最近では続編となる「目からウロコ!Node-REDのアンチパターン10選」が、同じ投稿者から発表された。前回とは逆に、アンチパターンをまとめたものとなる。
チームで開発するときのポイント――役割分担や初期設定の管理
企業などチームで開発する場合には、役割に応じた権限付与が必要になる。enebularではプロジェクト管理者「Project Owner」、プロジェクトメンバー「Project Collaborator」、1つのアセットにひも付いたメンバー「Outside Collaborator」といった役割を使うことができる。また「owner」「superdev」「developer」「operator」「user」で権限を分けることができる。
またチームでフローを共有すると、マジックナンバーやマジックストリングが分散してしまう問題が起きてくる。1つの有効な対策となるのが各種設定をまとめた初期化フローを作成し、設定するノードを1つにまとめることだ。
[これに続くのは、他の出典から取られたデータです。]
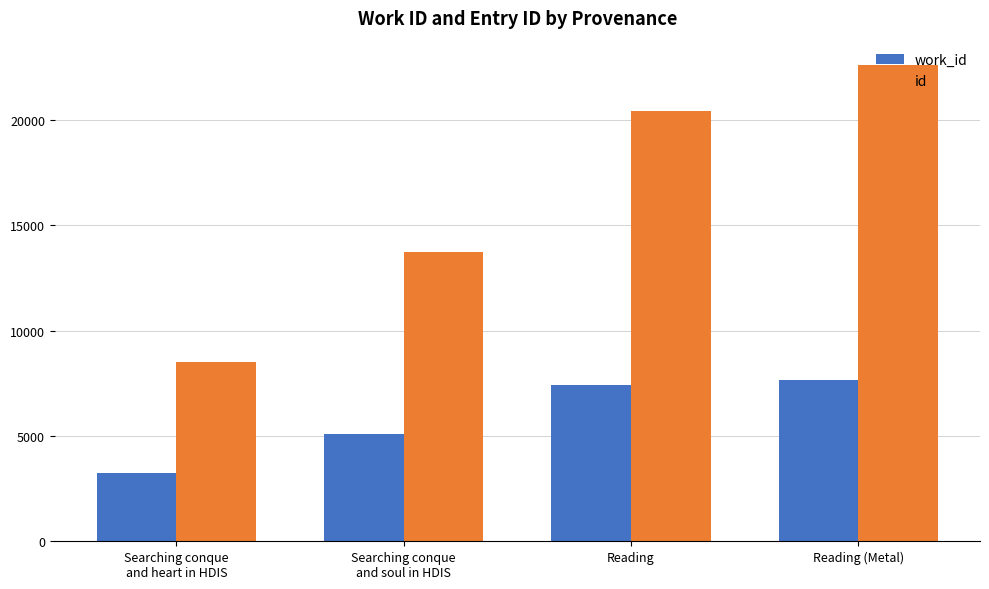

How many groups of bars are there?

4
開発コミュニティも、ある意味、協力し合える、より大きなチームと言えるだろう。enebularのフローなどの開発用資産(Asset)の公開・共有機能を使ってAssetをインポートして開発を効率化したり、自分の開発したAssetをコミュニティに還元したりするもまた楽しい(Fun)。
ところで、こうしたコーディング不要のツールに対して「(慣れたプログラマなら)コーディングしたほうが早いのでは」という疑問が投げられる。それに対して山崎氏は、IoTLT主催者である菅原のびすけ氏のコメントを紹介した。
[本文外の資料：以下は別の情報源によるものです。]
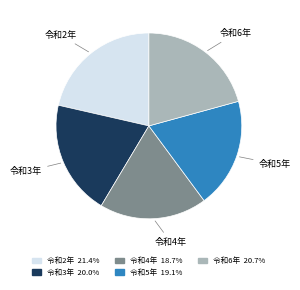

Approximately how many times larger is the value at 令和4年 compared to 令和6年?

0.9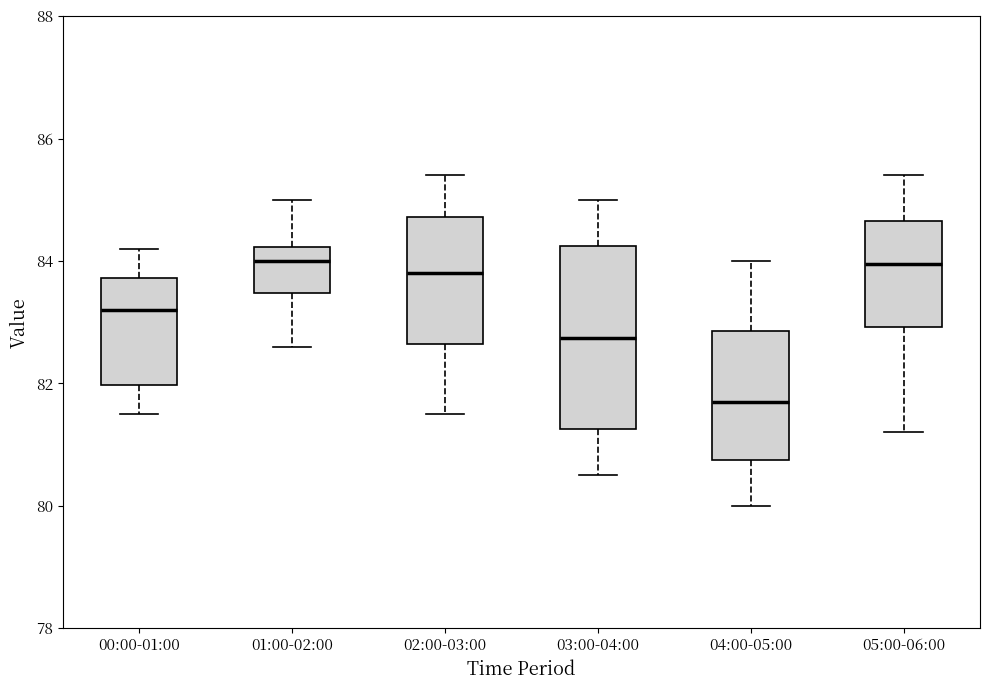

Reading left to right, transcribe this box plot: for each box, give where its median line is, the range the box spans, and where its two whiskers end, as read against the y-axis. The values are not printed on the chart, so give them approximately, as read against the axis.

00:00-01:00: median 83.2, box 82.0 to 83.8, whiskers 81.6 to 84.2
01:00-02:00: median 84.0, box 83.4 to 84.2, whiskers 82.6 to 85.0
02:00-03:00: median 83.8, box 82.6 to 84.8, whiskers 81.6 to 85.4
03:00-04:00: median 82.8, box 81.2 to 84.2, whiskers 80.6 to 85.0
04:00-05:00: median 81.8, box 80.8 to 82.8, whiskers 80.0 to 84.0
05:00-06:00: median 84.0, box 83.0 to 84.6, whiskers 81.2 to 85.4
「確かにデバイスだけなど、1つのテクノロジーのプログラミングならそうですね。でも、デバイスや複数のクラウドテクノロジーが重なってくると、コードも複雑になって訳がわからなくなるので、そんなときはenebularなどのノンコーティング開発がいいですね」(菅原のびすけ氏のコメント)
将来を見据えた保守性を考えると、ノンコーディングで複雑性を減らしたほうがメリットがあるということだ。
最後に山崎氏は「コーディングを減らして楽しくやりましょう。試行錯誤が低コストで素早くできる開発環境を選びましょう。そして先人の知恵をうまく借りましょう。ただし借りたら返すことも大事です。得た知見をコミュニティに発表することや、フィードバックを送ることで恩返しができます。ぜひまずは第一歩を踏み出しましょう」と述べてセッションを締めた。